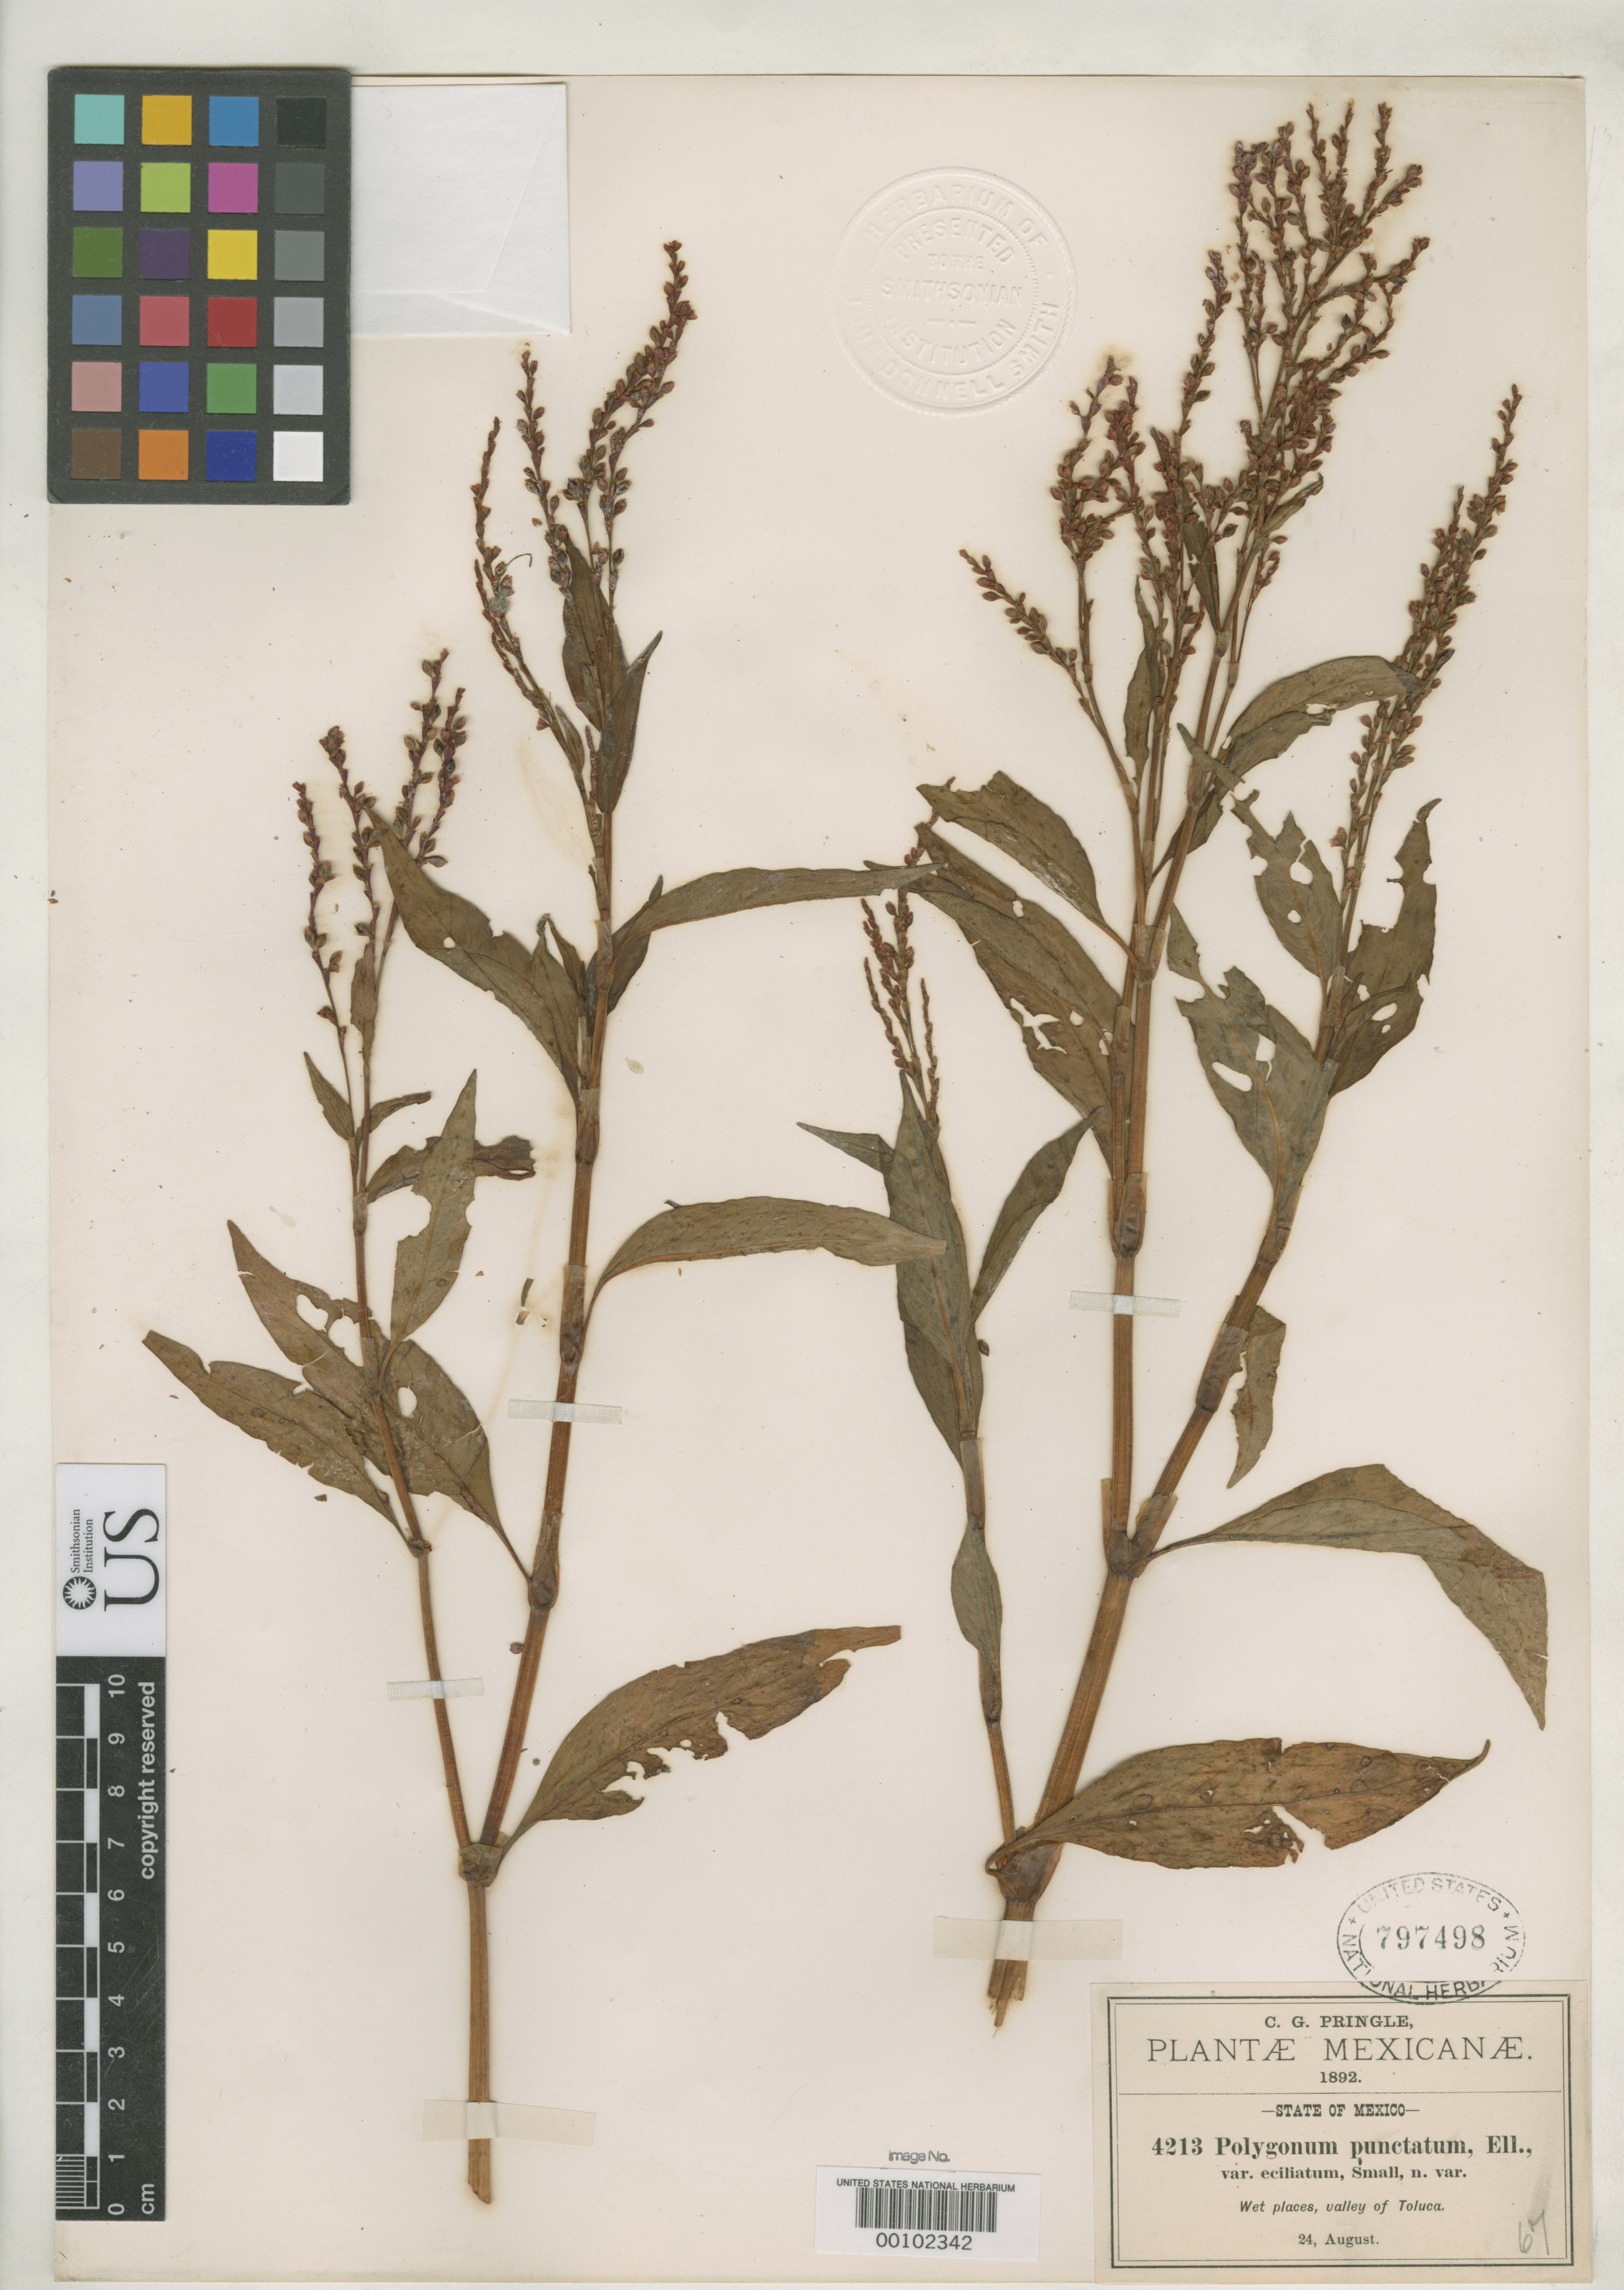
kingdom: Plantae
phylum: Tracheophyta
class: Magnoliopsida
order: Caryophyllales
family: Polygonaceae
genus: Polygonum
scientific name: Polygonum punctatum var. eciliatum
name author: Small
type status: Isotype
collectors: C. G. Pringle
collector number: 4213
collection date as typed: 24 Aug 1892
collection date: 1892-08-24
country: Mexico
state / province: México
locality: Valley of Toluca.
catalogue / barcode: US 797498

::::::

[OBJECTIVE]: Put every line of the records above into a JSON list of strings, one string per line, with blank lines omitted. Leave the pictures out.

[FULL ANSWER]:
[
  "kingdom: Plantae",
  "phylum: Tracheophyta",
  "class: Magnoliopsida",
  "order: Caryophyllales",
  "family: Polygonaceae",
  "genus: Polygonum",
  "scientific name: Polygonum punctatum var. eciliatum",
  "name author: Small",
  "type status: Isotype",
  "collectors: C. G. Pringle",
  "collector number: 4213",
  "collection date as typed: 24 Aug 1892",
  "collection date: 1892-08-24",
  "country: Mexico",
  "state / province: México",
  "locality: Valley of Toluca.",
  "catalogue / barcode: US 797498"
]